Equine medical center veterinarian performs surgery on Smithsonian National Zoo's dama gazelle
Because dama gazelles are a critically endangered species, it was good news last fall that Sayda, a dama gazelle at the National Zoo in Washington D.C., was pregnant with her first calf.
Unfortunately, the birthing process was a difficult one and, despite assistance, not only did the baby not survive, but Sayda suffered complications in the form of a tear in the soft tissues of her reproductive tract.
In order to restore Sayda to full health — and help assure that she would be able to successfully carry and deliver offspring in the future — veterinary specialists at the National Zoo contacted Dr. Jennifer Brown, clinical assistant professor of surgery at Virginia Tech’s Marion duPont Scott Equine Medical Center.
Jennifer Brown and Dr. James Brown, a surgical resident and equine reproduction specialist (the two Dr. Browns are not related) provided valuable consultation and surgical services for Sayda.
“Given our location in Northern Virginia, which is not really very far from the National Zoo, we were able to examine this patient within just a few hours of receiving a call from one of the zoo’s veterinarians,” Jennifer Brown noted. “Even though we specialize in horses at the equine medical center, we are familiar with other species, and we could see that the surgery needed for this gazelle would be essentially the same as it would be for a horse.”
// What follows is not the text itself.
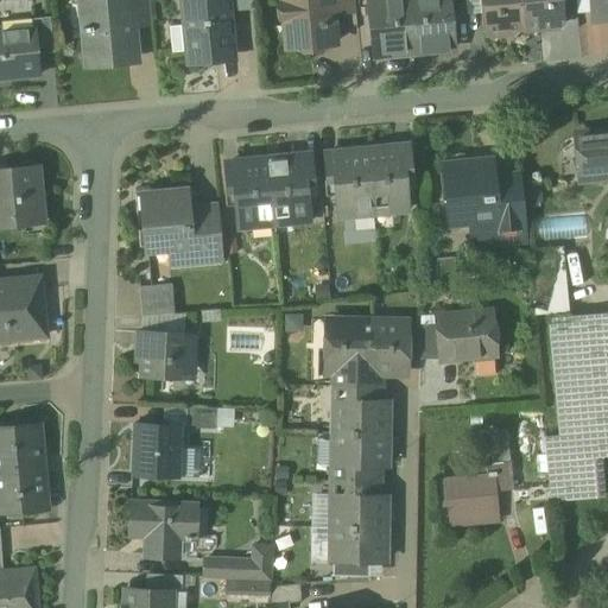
[(101,0),(86,1),(88,26),(81,26),(81,32),(86,31),(88,61),(134,56),(132,24),(128,0),(101,0)]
National Zoo veterinarians initiated pre-operative treatments on Sayda; they anesthetized the gazelle to allow Jennifer Brown to perform the surgery to repair the soft tissue injury. The procedure took about two hours.
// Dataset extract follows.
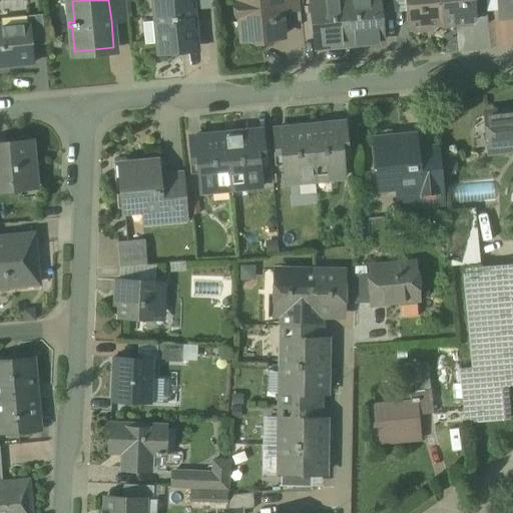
[(122,0),(108,0),(111,20),(124,19),(122,0)]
“We’re working to provide the best in veterinary care to save each individual animal at the National Zoo and to help save this critically endangered species,” said Dr. Katharine Hope, associate veterinarian at the national zoo. “Dama gazelles are the focus of a new conservation project here; we’re working to increase the population in captivity, expand research efforts at the zoo and in the wild, as well as educate governments, aid agencies, and citizens about the importance of wildlife conservation,” she said.
While Sayda’s calf did not survive, another dama gazelle at the national zoo, Adara, gave birth to a healthy female dama gazelle calf last Nov. 2.
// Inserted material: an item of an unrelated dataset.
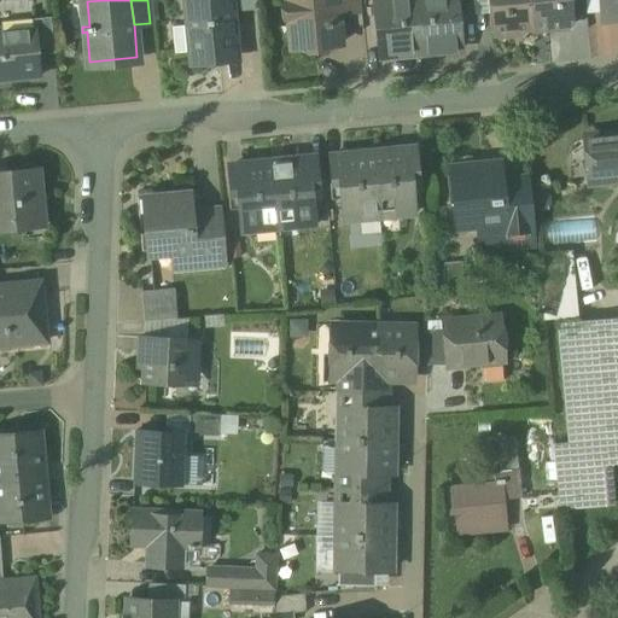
[(232,0),(186,0),(185,0),(191,59),(238,54),(232,0)]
With his expertise in equine reproduction, James Brown was on hand during the anesthetic procedure to help evaluate Sayda’s future ability to carry and deliver another baby. With a flexible endoscope, James Brown was able to examine Sayda’s reproductive tract, which looked to be in good condition, except for some mild scarring.
“For the most part, everything looked fine for Sayda,” James Brown noted. “Of course, we can’t guarantee that she will be able to have another baby, but the prognosis looks good. We’d certainly hope that she’ll be able to have additional offspring; that would be great news all around.”
The National Zoo plays an integral role in understanding the fundamental reproductive biology of the dama gazelle, and veterinarians there are in the process of developing optimum techniques for sperm cryopreservation. The overall goal is to use this information to develop assisted reproductive technologies such as artificial insemination to promote genetic management of this species.
The zoo’s world renowned reproductive science team is working to solve the puzzle of how to successfully artificially inseminate dama gazelles in captivity in order to increase the population of the species and return them to their native habitat.